Yes, there are changes all the time. I just have to do my hardest to keep up with them! When I first came to work, we didn’t have computers; we had typewriters. At the end of the show, I had to do a show report. The show report had five different sheets of paper – different colours, with a sheet of carbon paper in between. You had to type really hard to make sure that the typeface went through to the seventh copy, then we’d give those copies out around the building. Now, of course, it’s all done via email. I can do the show report from home, if I like, after the show’s finished.
What goes into the show report?
Oh, everything: curtain up, curtain down; anything that happened during the show that wasn’t supposed to happen; audience response; if anything breaks, so they know to fix it the next day; if a light or sound went wrong.
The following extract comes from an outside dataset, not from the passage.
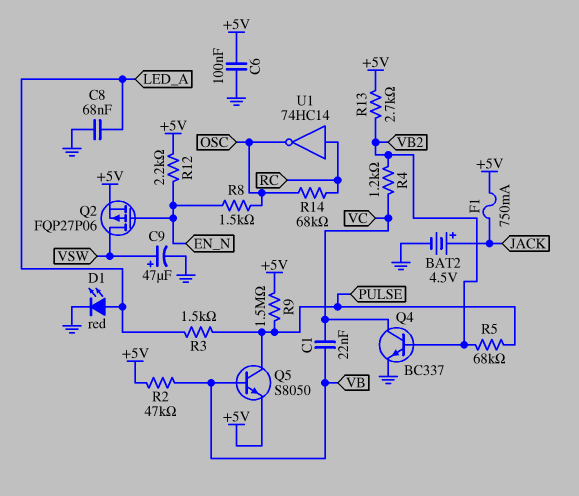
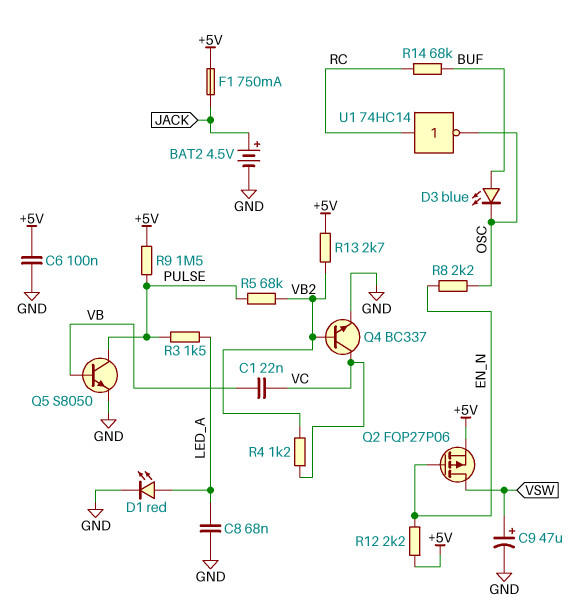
D3: none -> LED blue (A BUF, K OSC)
Q5: NPN S8050 (B VB, C PULSE, E +5V) -> NPN S8050 (B VB, C PULSE, E GND)
R2: 47k (+5V, VB) -> none
R8: 1.5k (EN_N, OSC) -> 2.2k (EN_N, OSC)
R14: 68k (OSC, RC) -> 68k (BUF, RC)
It notifies the creative team as to what kind of shape the show is in.
Have you ever had anything that’s gone majorly wrong?
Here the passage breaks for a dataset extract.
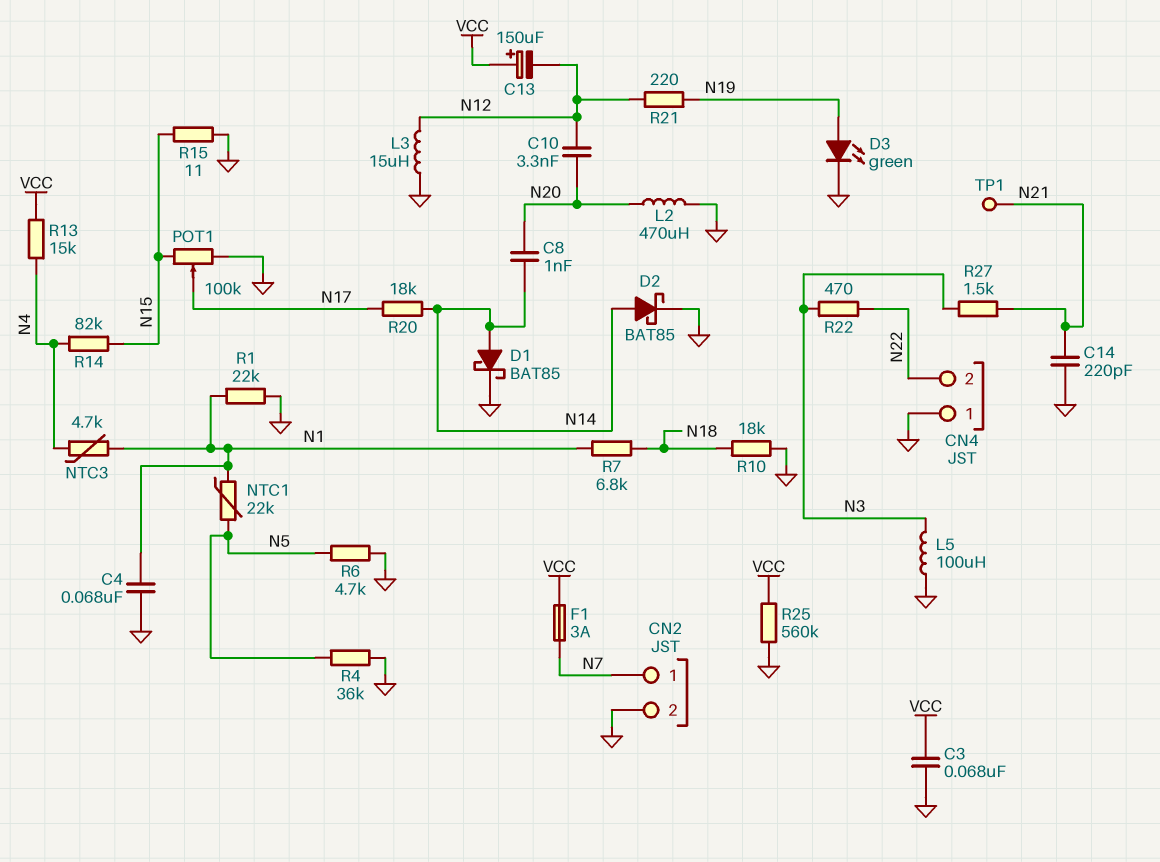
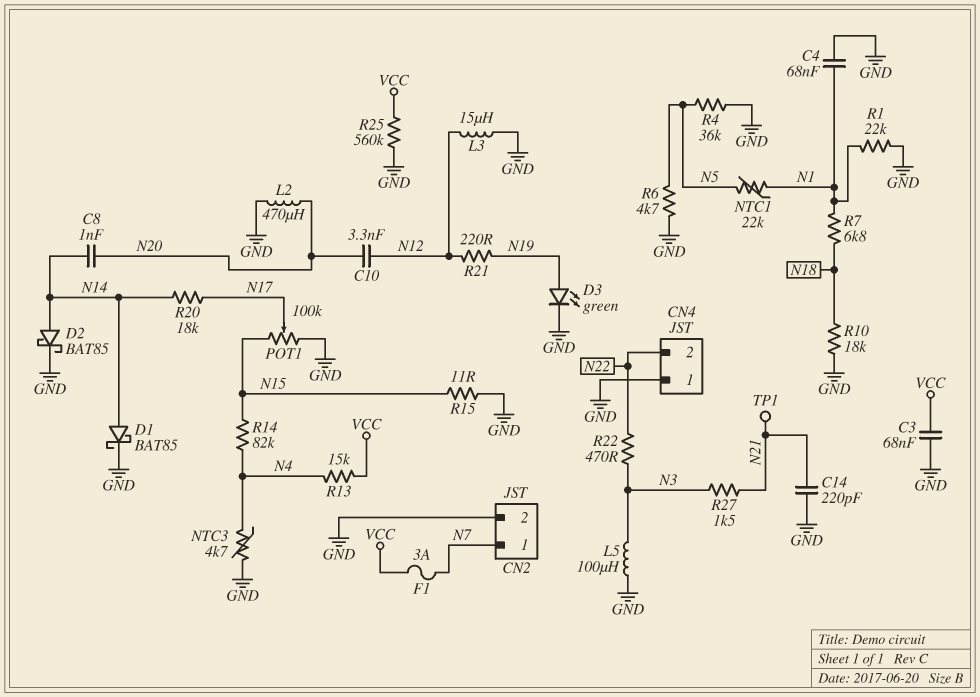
C13: 150uF (plus VCC, minus N12) -> none
NTC3: 4.7k (N1, N4) -> 4.7k (GND, N4)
Millions of things go wrong! I was the stage manager for War Horse, which is a wonderful project from beginning to end. We workshopped that for three or four summers in a row before doing the show. Then, of course, in the running, there were things that went wrong. There was a night when the head of Joey [the puppet horse] came off! I had to stop the show. That’s the worst thing, when the stage manager has to stop the show, because they have to go on stage: the actors aren’t expecting you to come on, the lighting is on and everything is in ‘show mode’. Then you’re walking on to say, “Something’s gone wrong and we have to stop.”
Quite recently, we did a show called The Silver Tassie that had a lot of pyrotechnics in it. We had two nights when we had a fire. We’re not allowed to say fire in the building, because you’re not allowed to alarm the audience. So if you see a fire in the building, you use the code words “Mister Jet” – “Mister Jet is in the stage left corner” or “Mister Jet is in the dressing room block” – so that people don’t panic. On this particular show, a bombing sequence started, and the pyrotechnic went off. It was my job to watch that everything was going smoothly. I had a fireman next to me, just in case anything went wrong. At the end of the scene change, I got back to my position and the fireman said to me, “Oh, isn’t it realistic that the curtain caught fire.” I looked up to the grid and a curtain was on fire! A huge, great singing number was happening on stage, the fire was up and the audience was blissfully unaware…
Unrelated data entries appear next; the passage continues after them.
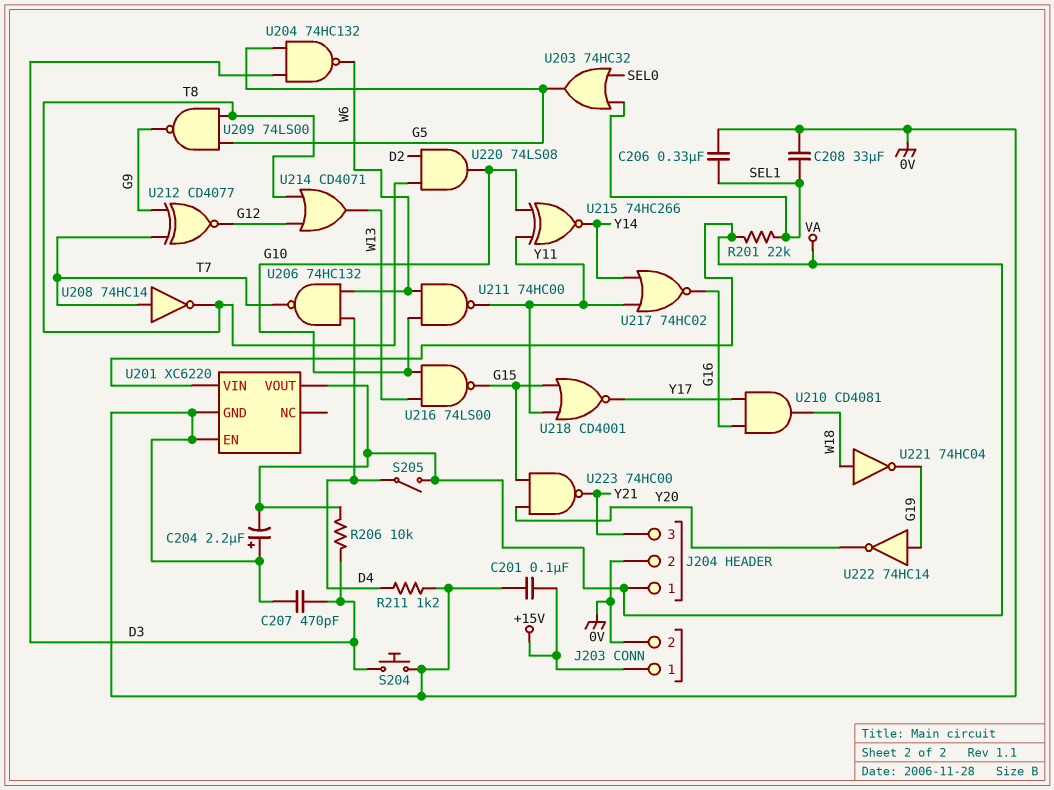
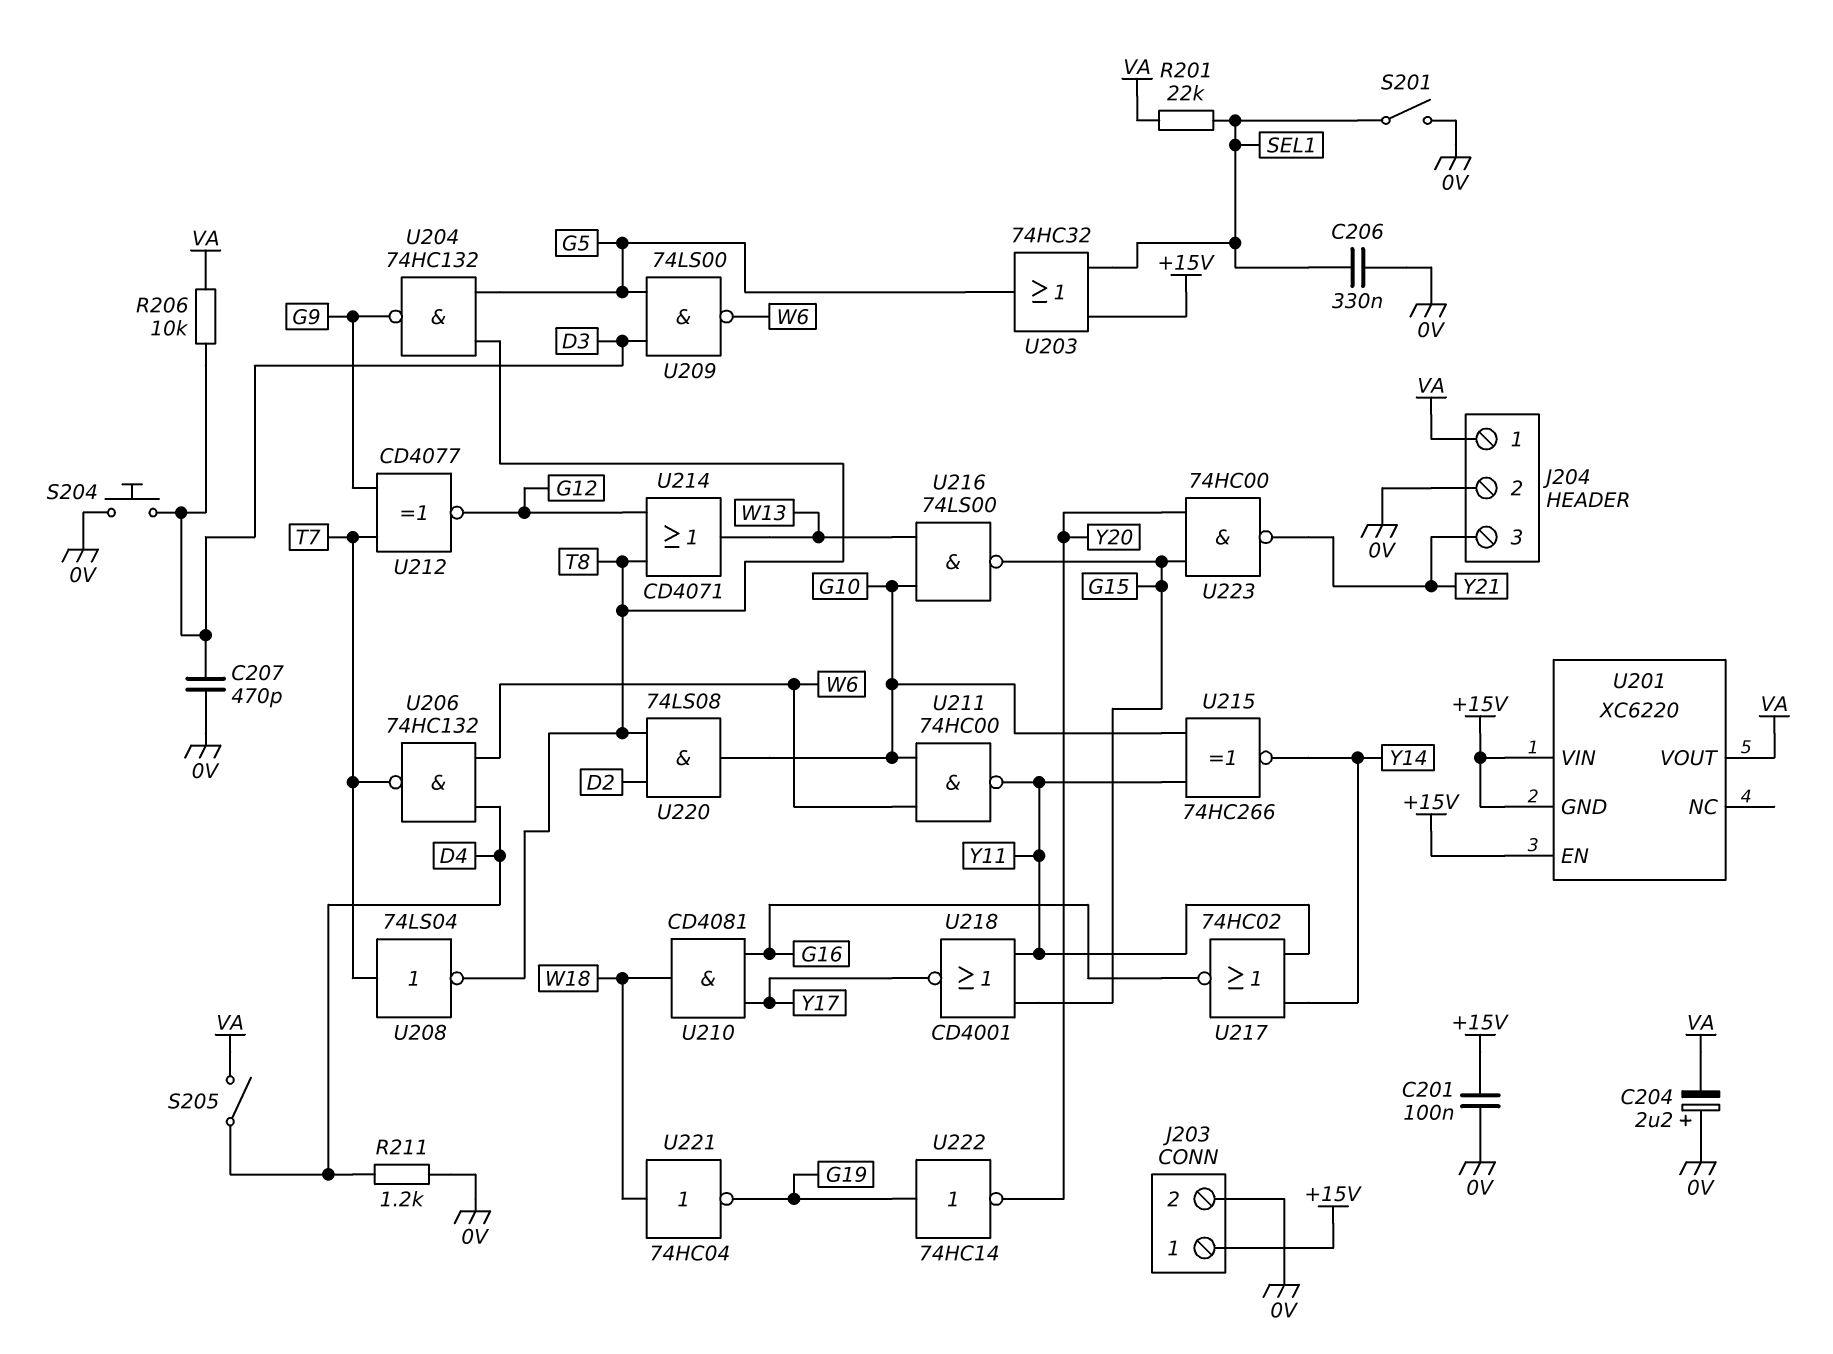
C208: 33uF (0V, SEL1) -> none
S201: none -> switch (0V, SEL1)
U201 pin EN: 0V -> +15V
U201 pin GND: 0V -> +15V
U201 pin VIN: VA -> +15V
U203: OR 74HC32 (in SEL0, in SEL1, out G5) -> OR 74HC32 (in +15V, in SEL1, out G5)
U204: NAND 74HC132 (in D3, in G5, out W6) -> NAND 74HC132 (in G5, in T8, out G9)
U208: NOT 74HC14 (in T7, out T8) -> NOT 74LS04 (in T7, out T8)
U209: NAND 74LS00 (in G5, in T8, out G9) -> NAND 74LS00 (in D3, in G5, out W6)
A few years ago, I did a show with an actor who’s an expert in flying. He had to jump off the top of the fly tower in the Olivier Theatre and swing across the stage and over the audience. Every time before that jump, my heart would be racing. I think that’s what made my hair go grey – when I came to work here, I wasn’t!
Are you one of the longer-serving stage managers? Do people tend to stay?
They have done in the past, but they don’t want them to stay anymore. It’s the new system. In fact, they would like to be able to get new people. Nowadays, you have to go to college. But when I first started, a lot of people hadn’t been to college; they just got into it through a love of it or working in local theatres. In my day, when you started you did a lot of stuff for nothing or on a profit-share. Now, people don’t do that so much. When I tell my nephews that when I first worked I didn’t get paid, they’re astounded! I’m very proud of it.
As I said, when I first came to work here, people used to call it “The Factory”. But for me, it’s just full of dedicated people who really enjoy and love their work. Stage management is traditionally a freelance job: you do a job, then you apply for another job. I’m really lucky that I’ve been here for 33 years. But just as you think, “Oh, I should move on now,” the next project comes along and it starts getting your juices flowing, like, “Oh, sounds great, I can’t wait to do this.” And maybe the next show isn’t really your thing, but [you will be working] with top directors, top designers and the best actors around. So even if it’s not really your cup of tea as a show, you know it’s going to be good quality.